As Charles expected, this news created a stir. The hubbub died down only when a white pickup glided down the street and waited for everyone to shuffle to the sidewalk. The pickup rolled on by, oblivious to the glares.

“Nothing like that to deal with out there. Sure, they’re everywhere in suburbia, just like here, but not inside the subdivision. Sondra’s arm got less numb away from the pickups, so you can imagine she decided to stay regardless of what everyone else here agrees to do. She also seems to have found a boyfriend, which may also have something to do with it.” That drew a few laughs. “You won’t be surprised when you see him — they’re like two matched bookends — but he’s been very resourceful and helpful.

“Second, today is the first day of fall. We’ll be getting into colder weather before long, and we don’t exactly have abundant supplies of firewood for keeping our houses warm — but most of us don’t have fireplaces anyway. There’s enough townhouses for all of us there, and plenty of detached homes, but we’ll want to huddle together when winter comes. Each townhouse has a fireplace, and we’re going to look for fireplace inserts to improve them.

“Finally, it’s been relatively peaceful so far. Tim here has been the only one of them to run into any trouble; he shot a drunk who broke out the window in his bicycle shop, and that was Saturday night. The fences make the subdivision a little more defensible, and as I said they’ve already gotten rid of the trucks. It probably won’t stay peaceful there, but we’ll be in a better position to defend ourselves when trouble comes again. I’d like all of you to think about this today and tonight, and we’ll gather tomorrow morning to vote on it.”

“I’m ready to go now!” yelled Johnny Latimer. Most of the others sounded agreeable.

“Sure, but we just got in and I’d like to rest,” Charles said. “Now Tim might think this was a short jaunt — he’s hardcore — but I’d rather wait until tomorrow morning.”

“Early!” Johnny said, then waved and walked away.

“Actually,” Tim said, “I want to make two side trips while I’m here. I need to check out that bike shop — it’s going to take time to make sure everyone has decent gear and repair parts for the ride out — and I’d be more comfortable spending all day tomorrow on that, and anyone who wants to come with us can head out on Friday.”

“I understand,” Charles said. “What’s the other side trip?”

“Rebecca’s apartment is just a couple miles from here. I want to go by and see if she’s there. If not, maybe I’ll find out what happened to her.”

“Odds are she drove off.”

“Yeah. But I don’t know that.”

“Fine. But remember, nobody goes anywhere alone here. Depending where you’re headed, you might have two people going along. Got it?”
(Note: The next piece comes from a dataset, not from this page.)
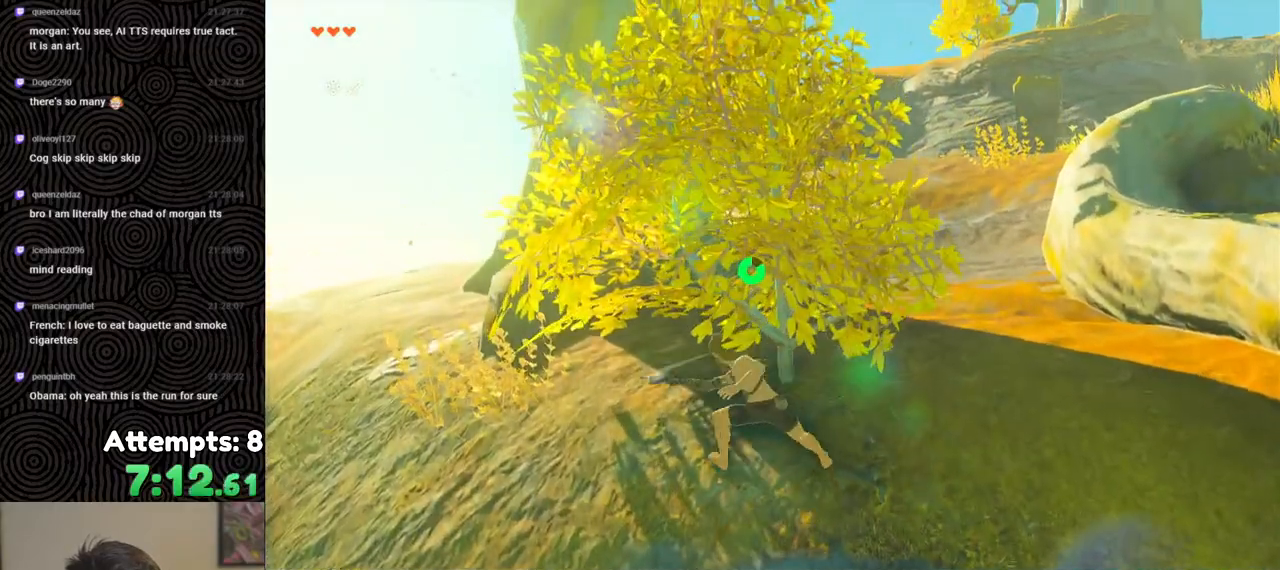
{"buttons": ["A"], "left_stick": "up", "right_stick": "center", "events": [[117, "left_stick", "up"], [183, "A", "down"], [250, "A", "up"], [333, "A", "down"], [400, "A", "up"], [483, "A", "down"]]}
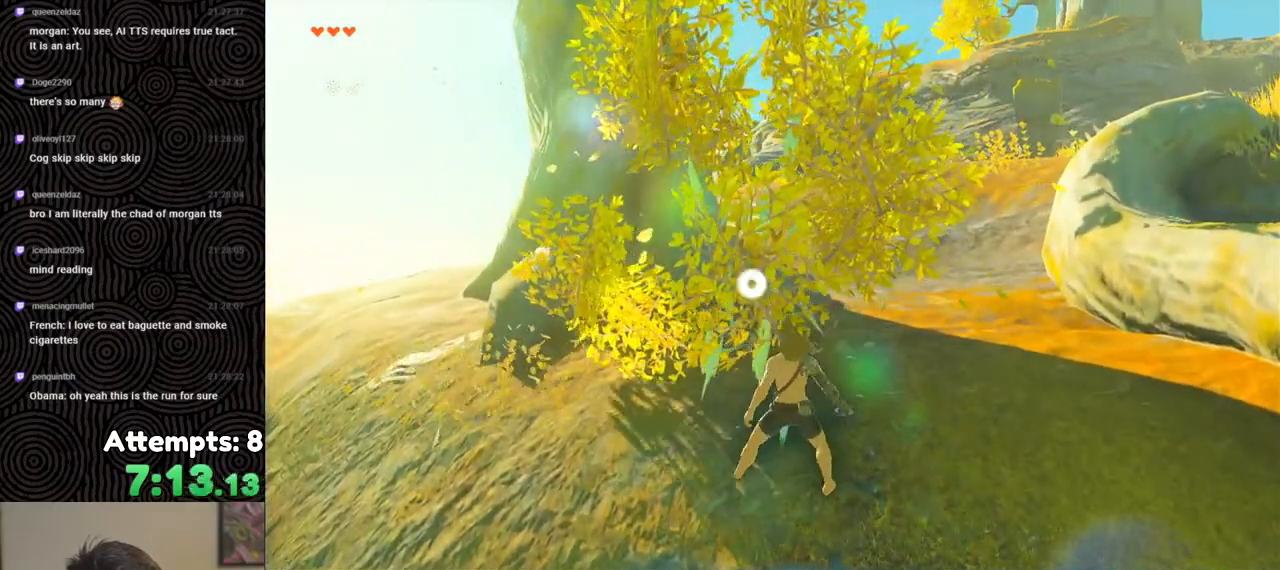
{"buttons": [], "left_stick": "up-right", "right_stick": "right", "events": [[67, "A", "up"], [133, "A", "down"], [200, "A", "up"], [350, "left_stick", "up-right"], [383, "right_stick", "right"]]}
“Yeah, I remember. How soon can we get going?”

“You mean like right now?”

“Yeah. Twenty miles isn’t a long trip for me, and you guys weren’t exactly setting a hot pace.”

Charles sighed. “I’ll find someone who wants to go with you. It might take an hour or so. Give yourself a quick break… I really doubt an hour or two is going to make a difference.”

“Whatever. Where am I staying while I’m here? I might as well drop off my pack.”

“I have a spare bedroom. You can leave it there.” Charles gave directions. “Help yourself to whatever’s in the kitchen if you need a snack. I sure need one.”

“If you’ll go find my riding buddy, I’ll grab you something while I’m at it — how’s that?”

“Fair enough. I have some granola bars in the cupboard above the sink.”